That comes back to the money walks thing.
Cost of moving freight.
Cost of getting a candidate elected and keeping the donors happy while in office.
Trucking will never go away. Not in our lifetimes. Can't back a locomotive up to a dock.
But I do know you can get boxcars next to a building and load and unload.
Used to load them in my twenties.... Not the 1920's....my twenties.
They do it now and eliminate the trucks altogether. So it can be done but it will and would take alot of planning and time.

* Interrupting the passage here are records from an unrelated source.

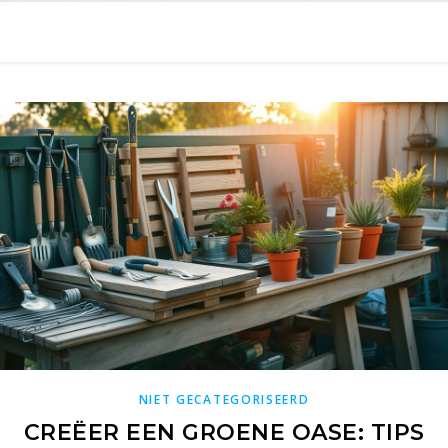
NIET GECATEGORISEERD
CREËER EEN GROENE OASE: TIPS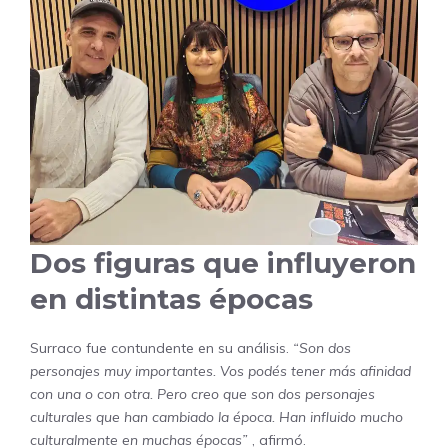
Dos figuras que influyeron
en distintas épocas
Surraco fue contundente en su análisis.
“Son dos
personajes muy importantes. Vos podés tener más afinidad
con una o con otra. Pero creo que son dos personajes
culturales que han cambiado la época. Han influido mucho
culturalmente en muchas épocas”
, afirmó.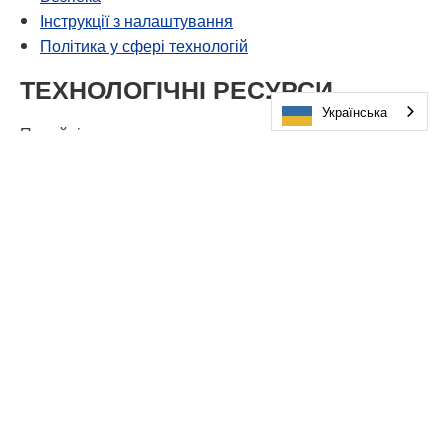
Інструкції з налаштування
Політика у сфері технологій
ТЕХНОЛОГІЧНІ РЕСУРСИ
Українська
Перейдіть за посиланням нижче, щоб ознайомитися з
інструкціями для учнів та батьків щодо технічних
засобів, які використовуються для дистанційного
навчання в Міннетонці.
ПЕРЕГЛЯНУТИ ТЕХНІЧНІ ІНСТРУКЦІЇ
ЗВ'ЯЖІТЬСЯ З НАМИ
Надсилайте запитання та відгуки онлайн і отримуйте
відповідь протягом одного робочого дня через службу
технічної підтримки «Family Technology Helpdesk».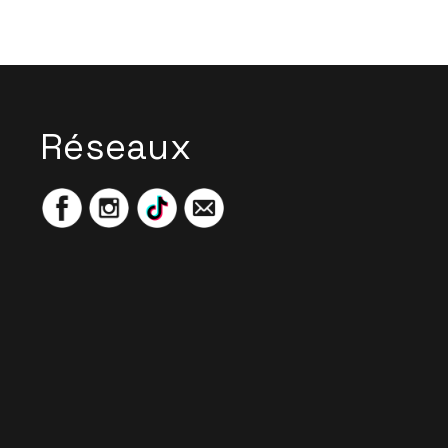
Réseaux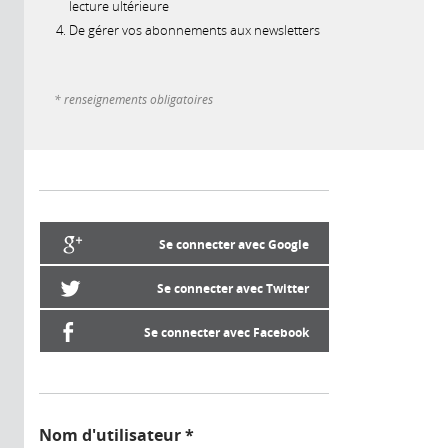
lecture ultérieure
De gérer vos abonnements aux newsletters
* renseignements obligatoires
Se connecter avec Google
Se connecter avec Twitter
Se connecter avec Facebook
Nom d'utilisateur
*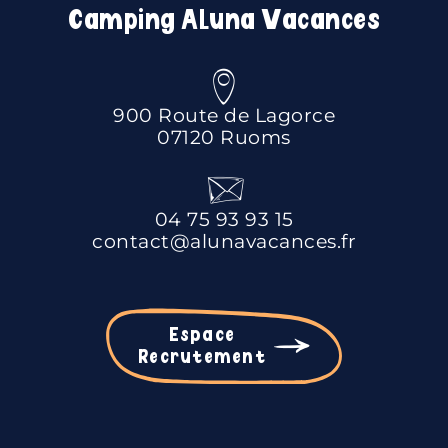
Camping Aluna Vacances
900 Route de Lagorce
07120 Ruoms
04 75 93 93 15
contact@alunavacances.fr
Espace
Recrutement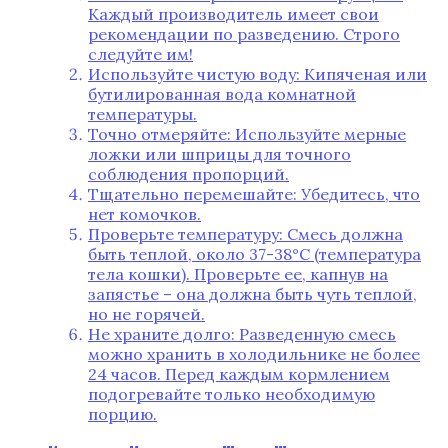
Каждый производитель имеет свои
рекомендации по разведению. Строго
следуйте им!
Используйте чистую воду: Кипяченая или
бутилированная вода комнатной
температуры.
Точно отмеряйте: Используйте мерные
ложки или шприцы для точного
соблюдения пропорций.
Тщательно перемешайте: Убедитесь, что
нет комочков.
Проверьте температуру: Смесь должна
быть теплой, около 37-38°C (температура
тела кошки). Проверьте ее, капнув на
запястье – она должна быть чуть теплой,
но не горячей.
Не храните долго: Разведенную смесь
можно хранить в холодильнике не более
24 часов. Перед каждым кормлением
подогревайте только необходимую
порцию.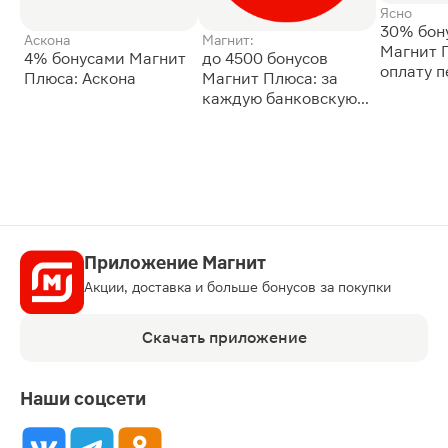
Ясно
30% бон
Аскона
Магнит:
Магнит 
4% бонусами Магнит
до 4500 бонусов
оплату 
Плюса: Аскона
Магнит Плюса: за
сессии: 
каждую банковскую
карту
Приложение Магнит
Акции, доставка и больше бонусов за покупки
Скачать приложение
Наши соцсети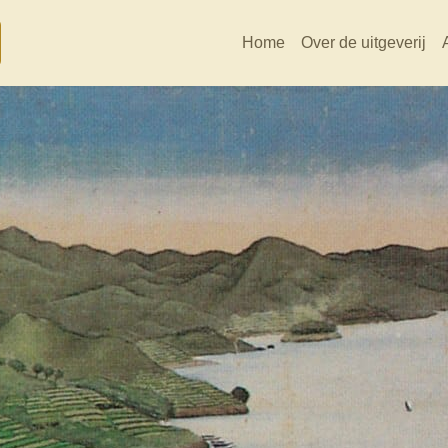
Home
Over de uitgeverij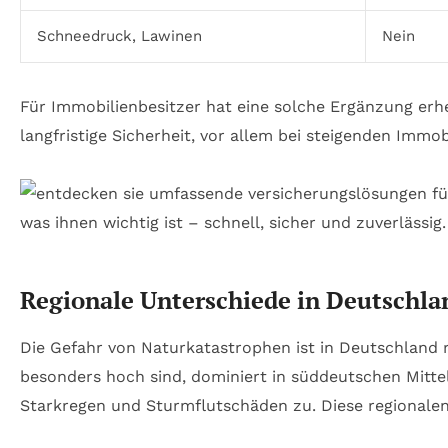
Schneedruck, Lawinen
Nein
Für Immobilienbesitzer hat eine solche Ergänzung erheb
langfristige Sicherheit, vor allem bei steigenden Immo
Regionale Unterschiede in Deutschla
Die Gefahr von Naturkatastrophen ist in Deutschland r
besonders hoch sind, dominiert in süddeutschen Mitt
Starkregen und Sturmflutschäden zu. Diese regionalen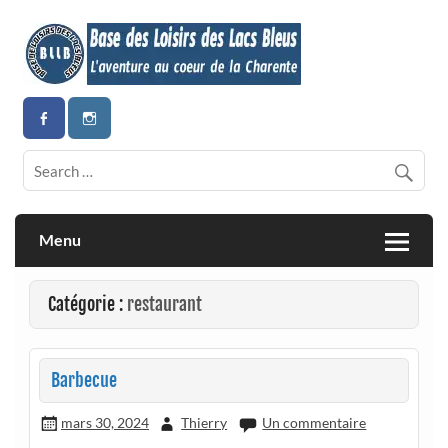
Skip
to
content
Vivez l’aventure au cœur de la Charente
Base de loisirs des Lacs Bleus
Menu
Catégorie :
restaurant
Barbecue
mars 30, 2024
Thierry
Un commentaire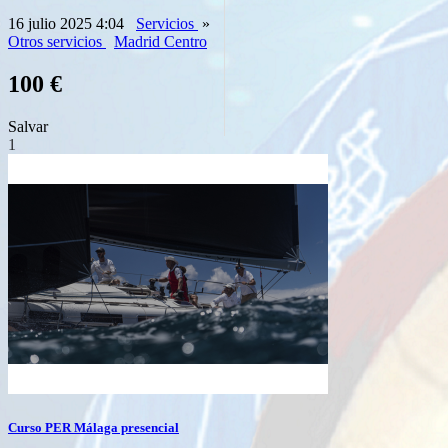
16 julio 2025 4:04
Servicios
»
Otros servicios
Madrid Centro
100 €
Salvar
1
Curso PER Málaga presencial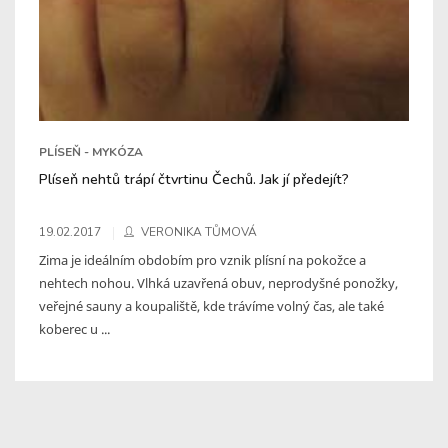
PLÍSEŇ - MYKÓZA
Plíseň nehtů trápí čtvrtinu Čechů. Jak jí předejít?
19.02.2017
VERONIKA TŮMOVÁ
Zima je ideálním obdobím pro vznik plísní na pokožce a
nehtech nohou. Vlhká uzavřená obuv, neprodyšné ponožky,
veřejné sauny a koupaliště, kde trávíme volný čas, ale také
koberec u ...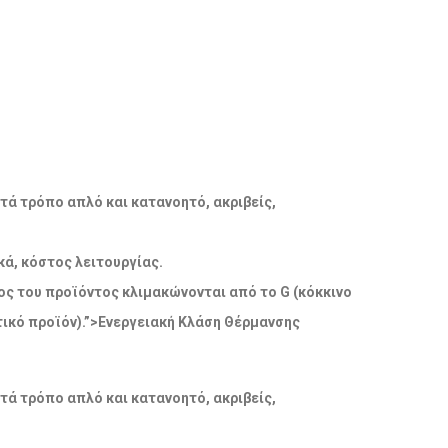
ατά τρόπο απλό και κατανοητό, ακριβείς,
ά, κόστος λειτουργίας.
δος του προϊόντος κλιμακώνονται από το G (κόκκινο
ικό προϊόν).”>Ενεργειακή Κλάση Θέρμανσης
ατά τρόπο απλό και κατανοητό, ακριβείς,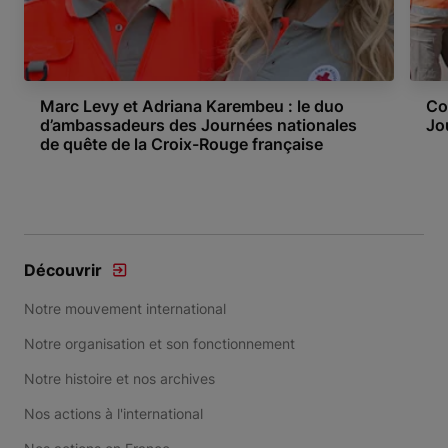
Marc Levy et Adriana Karembeu : le duo
Co
d’ambassadeurs des Journées nationales
Jo
de quête de la Croix-Rouge française
Item 1 of 11
Découvrir
Notre mouvement international
Notre organisation et son fonctionnement
Notre histoire et nos archives
Nos actions à l'international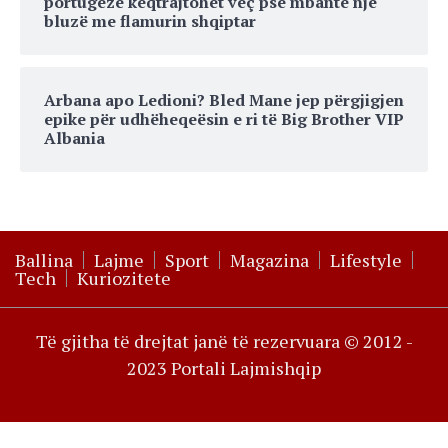
portugeze keqtrajtohet veç pse mbante një
bluzë me flamurin shqiptar
Arbana apo Ledioni? Bled Mane jep përgjigjen
epike për udhëheqeësin e ri të Big Brother VIP
Albania
Ballina
Lajme
Sport
Magazina
Lifestyle
Tech
Kuriozitete
Të gjitha të drejtat janë të rezervuara © 2012 -
2023 Portali Lajmishqip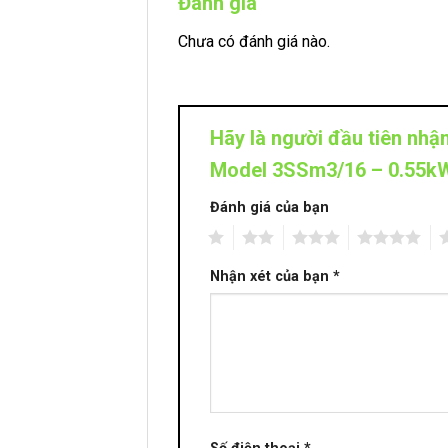
Đánh giá
Chưa có đánh giá nào.
Hãy là người đầu tiên nh
Model 3SSm3/16 – 0.55k
Đánh giá của bạn
1
2
3
4
5
Nhận xét của bạn
*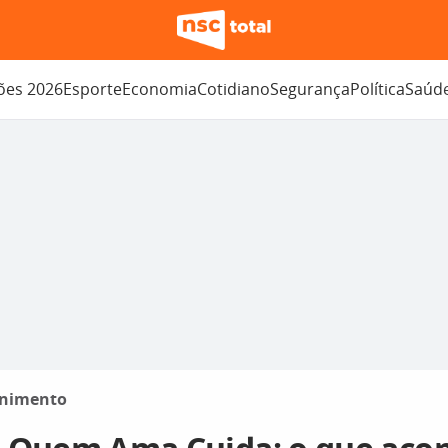
ções 2026
Esporte
Economia
Cotidiano
Segurança
Política
Saúd
enimento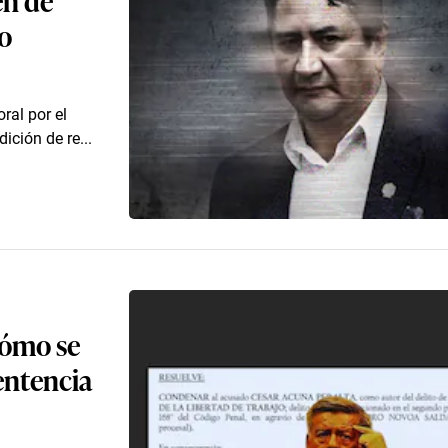
o
oral por el
ición de re...
cómo se
entencia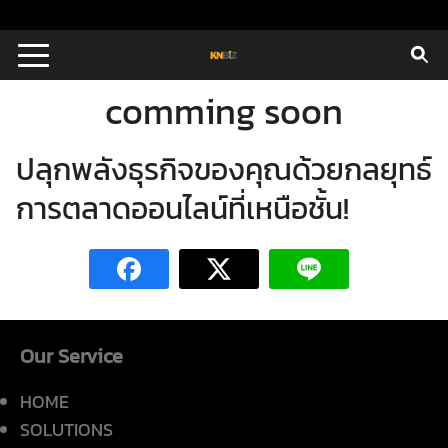
Skip
to
Search
content
for:
comming soon
E
ปลุกพลังธุรกิจของคุณด้วยกลยุทธ์
UTIONS
การตลาดออนไลน์ที่เหนือชั้น!
E STUDIES
TACT US
Our Service
HOME
SOLUTIONS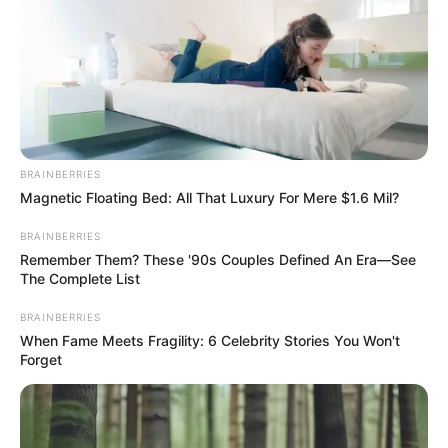
Bebe una taza de esta infusión en ayunas
durante 7 días seguidos para una limpieza
intestinal profunda.
Duración recomendada:
Para obtener resultados óptimos, consume esta
BRAINBERRIES
infusión por un máximo de 7 días seguidos y
Magnetic Floating Bed: All That Luxury For Mere $1.6 Mil?
descansa por 2 semanas antes de repetir el
BRAINBERRIES
proceso.
Remember Them? These '90s Couples Defined An Era—See
The Complete List
BRAINBERRIES
When Fame Meets Fragility: 6 Celebrity Stories You Won't
Forget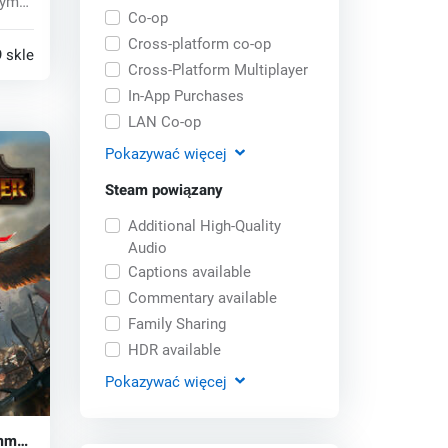
rym
Co-op
..
Cross-platform co-op
 sklepy
Cross-Platform Multiplayer
In-App Purchases
LAN Co-op
Pokazywać
więcej
Steam powiązany
Additional High-Quality
Audio
Captions available
Commentary available
Family Sharing
HDR available
Pokazywać
więcej
mmer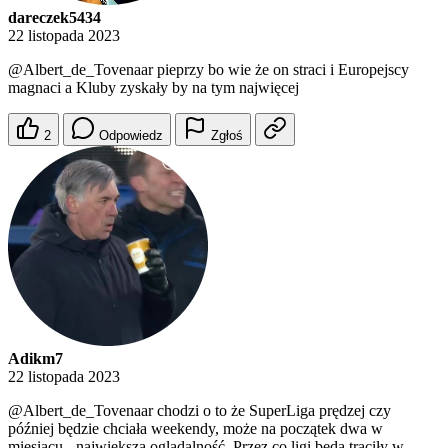
dareczek5434
22 listopada 2023
@Albert_de_Tovenaar
pieprzy bo wie że on straci i Europejscy
magnaci a Kluby zyskały by na tym najwięcej
2
Odpowiedz
Zgłoś
Adikm7
22 listopada 2023
@Albert_de_Tovenaar
chodzi o to że SuperLiga prędzej czy
później będzie chciała weekendy, może na początek dwa w
miesiącu - największą oglądalność. Przez co ligi będą traciły w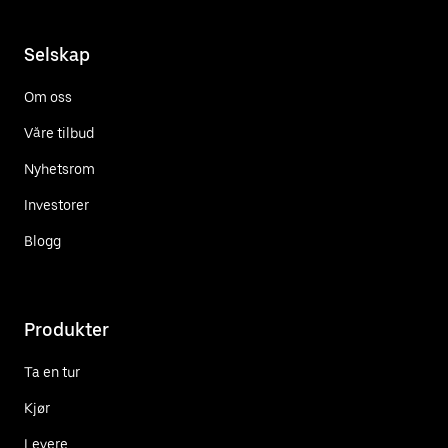
Selskap
Om oss
Våre tilbud
Nyhetsrom
Investorer
Blogg
Produkter
Ta en tur
Kjør
Levere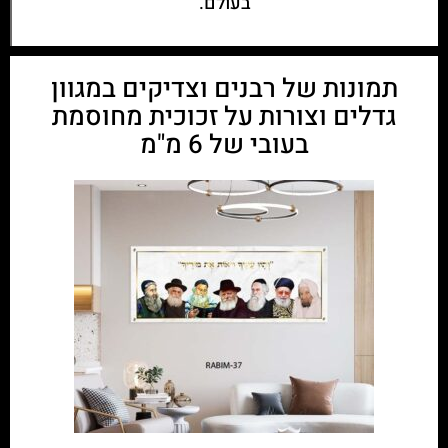
בעולם.
תמונות של רבנים וצדיקים במגוון
גדלים וצורות על זכוכית מחוסמת
בעובי של 6 מ"מ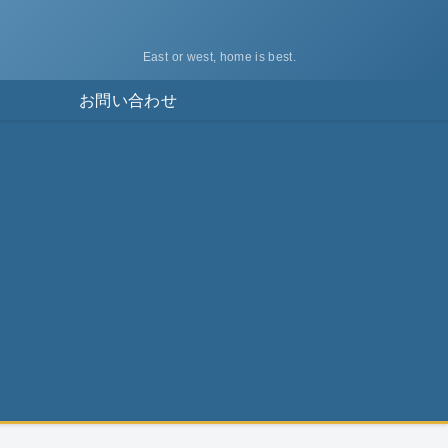
East or west, home is best.
ス
お問い合わせ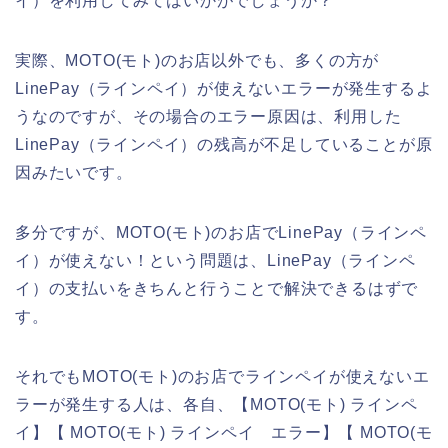
イ）を利用してみてはいかがでしょうか？
実際、MOTO(モト)のお店以外でも、多くの方が
LinePay（ラインペイ）が使えないエラーが発生するよ
うなのですが、その場合のエラー原因は、利用した
LinePay（ラインペイ）の残高が不足していることが原
因みたいです。
多分ですが、MOTO(モト)のお店でLinePay（ラインペ
イ）が使えない！という問題は、LinePay（ラインペ
イ）の支払いをきちんと行うことで解決できるはずで
す。
それでもMOTO(モト)のお店でラインペイが使えないエ
ラーが発生する人は、各自、【MOTO(モト) ラインペ
イ】【 MOTO(モト) ラインペイ エラー】【 MOTO(モ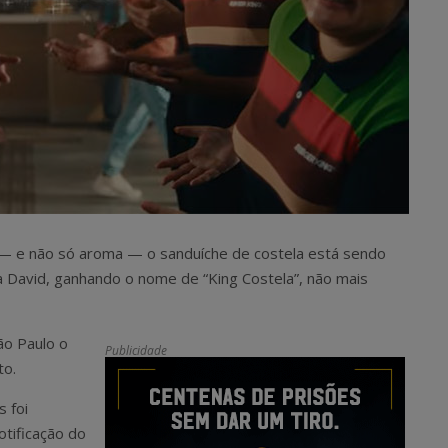
 — e não só aroma — o sanduíche de costela está sendo
 David, ganhando o nome de “King Costela”, não mais
ão Paulo o
Publicidade
to.
 foi
tificação do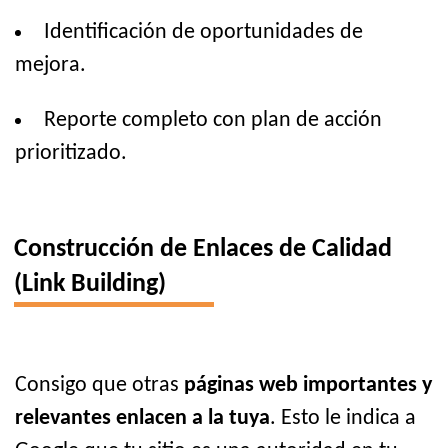
Identificación de oportunidades de
mejora.
Reporte completo con plan de acción
prioritizado.
Construcción de Enlaces de Calidad
(Link Building)
Consigo que otras
páginas web importantes y
relevantes enlacen a la tuya
. Esto le indica a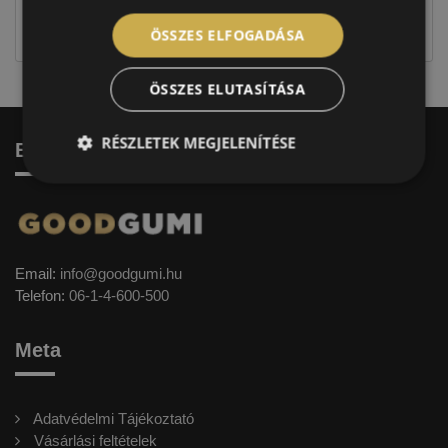
jellegűek. Előfordulhat, hogy még a korábbi EU-s
címkével ellátott abroncs kerül kiszállításra.
ÖSSZES ELFOGADÁSA
ÖSSZES ELUTASÍTÁSA
RÉSZLETEK MEGJELENÍTÉSE
Elérhetőség
Email:
info@goodgumi.hu
Telefon:
06-1-4-600-500
Meta
Adatvédelmi Tájékoztató
Vásárlási feltételek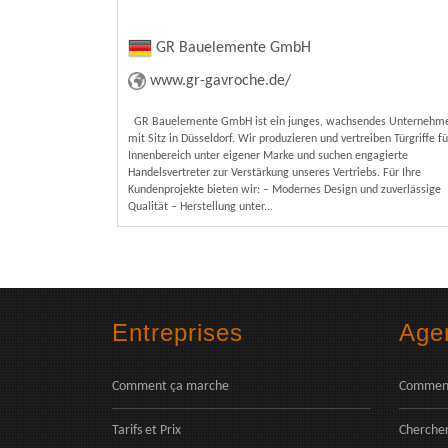
GR Bauelemente GmbH
www.gr-gavroche.de/
GR Bauelemente GmbH ist ein junges, wachsendes Unternehm
mit Sitz in Düsseldorf. Wir produzieren und vertreiben Türgriffe f
Innenbereich unter eigener Marke und suchen engagierte
Handelsvertreter zur Verstärkung unseres Vertriebs. Für Ihre
Kundenprojekte bieten wir: – Modernes Design und zuverlässige
Qualität – Herstellung unter...
Entreprises
Age
Comment ça marche
Comment
Tarifs et Prix
Chercher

Up through the 1950's railroads were big in LCL freight, the railroad equivalent of our LTL freight. They operated fleets of boxcars which were the equivalent of our trailers. They had huge breakbulk freight terminals where they unloaded and reloaded boxcars the same way we do now with trailers. The growth of the trucking industry and the improvements in the highway systems killed off that type of railroad business. When I was a kid in the 1950's there was a 3 mile long RR branch near my house. I rode with the RR crews numerous times as they switched cars for all the industries in the area - car loads of coal for a paper mill, a textile mill and a coal/fuel distributor, empty box cars for a carton mfg company, empty gondolas for a couple of scrap yards, refers of fruit and vegetables for a couple of distributors just to name a few. Those business are long gone replaced by condos and the tracks are long gone also. The railroads today no longer operate that way. They haul bulk commodities like power plant coal, grain, containers/trailers and waste/garbage/trash. Hardly any switching/spotting individual cars at various industries anymore.